# Scouting For Girls



## strange_too (Feb 19, 2007)

I just thought I would share this with everyone scouting for girls it's my cousin Peter's band, he's the drummer.

They are currently 19th in charts and are in the process of a University tour. The debut album out later this month.


----------



## Running_man (Dec 2, 2005)

strange_too said:


> I just thought I would share this with everyone scouting for girls it's my cousin Peter's band, he's the drummer.
> 
> They are currently 19th in charts and are in the process of a University tour. The debut album out later this month.


I've heard them mentioned a lot on XFM Manchester but always seem to miss them. I'll make a point of keeping an ear out for them. You must be proud!


----------



## strange_too (Feb 19, 2007)

Yeah, it's a good feeling and it makes me feel old too.

I remember he was talking about they weren't doing too bad at his Granddad's funeral a year ago and now they are in the charts.


----------



## jasonm (Nov 22, 2003)

Im sure theyve had some Radio 1 airtime too....









That wont mean much to some people, but yes, there is a Radio 1


----------



## jasonm (Nov 22, 2003)

The lads are doing OK arnt they Howard 

Good on 'em


----------



## blackandgolduk (Apr 25, 2005)

They are and I have to say that I like them a lot - have done since they came to my attention a good few months back


----------



## mrteatime (Oct 25, 2006)

heard a bit about them on XFM london, (and R2







)


----------



## Stanford (Feb 10, 2007)

My daughter introduced me to their music a few months ago - they are really good, sound like real musicians (I got the album







).

She isn't infallable, though - she also suggested I might like the Hoosiers - not my cup of tea


----------



## blackandgolduk (Apr 25, 2005)

I quite like The Hoosiers too, but you're right SFG have a very nice sound.


----------



## mjolnir (Jan 3, 2006)

I must have missed this when you first posted it Howard.

The 710 really likes them, although I'm not sure if that's a good thing or not


----------



## Mrcrowley (Apr 23, 2003)

strange_too said:


> I just thought I would share this with everyone scouting for girls it's my cousin Peter's band, he's the drummer.
> 
> They are currently 19th in charts and are in the process of a University tour. The debut album out later this month.

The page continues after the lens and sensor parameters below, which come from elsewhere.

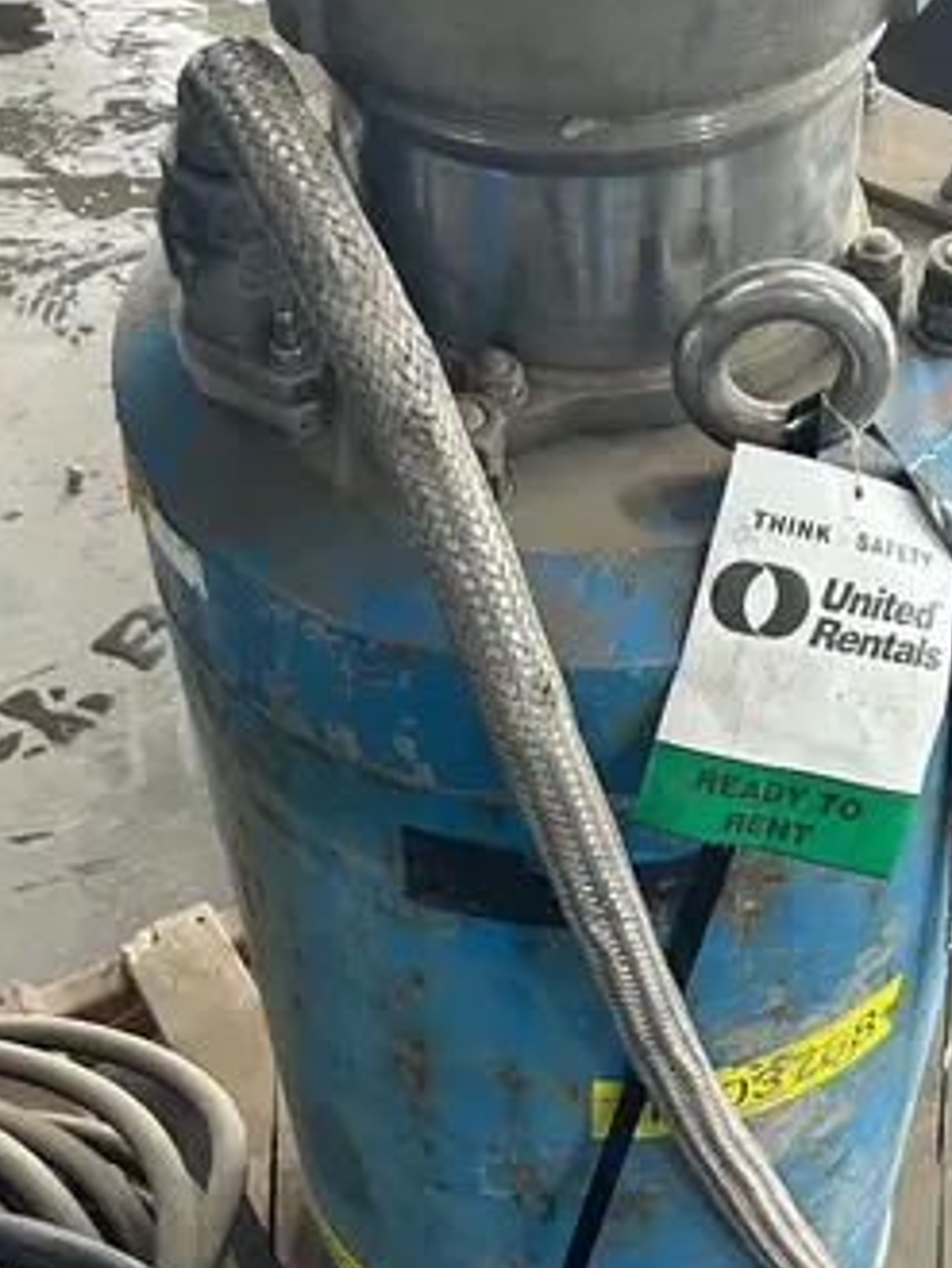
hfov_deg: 25.2
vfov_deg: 32.1
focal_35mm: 58
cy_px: 1066
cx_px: 528
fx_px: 2125
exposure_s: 1/70
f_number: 1.5
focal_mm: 5.7
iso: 125
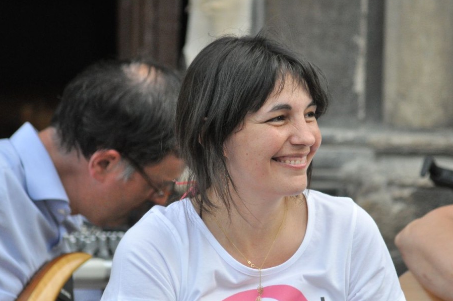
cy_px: 156
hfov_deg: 5.5
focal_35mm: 376
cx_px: 256
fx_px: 4725
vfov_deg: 3.6
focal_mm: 220
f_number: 5.6
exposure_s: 1/2000
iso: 1600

Another claim to fame! Sort of









Got their CD for my birthday. Despite being a metal head I like it v much.


----------



## strange_too (Feb 19, 2007)

mjolnir said:


> I must have missed this when you first posted it Howard.
> 
> The 710 really likes them, although I'm not sure if that's a good thing or not


I posted this in September Rob, before you came here. It's a bit light for me, but my nephew likes them.

They are doing really well, so I'm as chuffed as nuts. They are in the studio working on the new album at the moment. The tour has sold out and they are doing the Radio 1 thing at Mote Park.


----------



## pg tips (May 16, 2003)

just caught them on TMF (I was hopping, not a channel I normally dwell on) with "Heartbeat".

I really like their stuff :yes: and so does my 9 year old h34r: I think using the word "arse" in the lyric appeals to her!


----------



## bunchie32 (Jun 27, 2008)

i can't stand their music, but fair play to them for their success.


----------



## mel (Dec 6, 2006)

Good Luck to them, been there, done that, got the tee shirt as they say - have to admit though I took entirely the "wrong" meaning from the title of the post - I'm deff getting old :lol: :skirt:


----------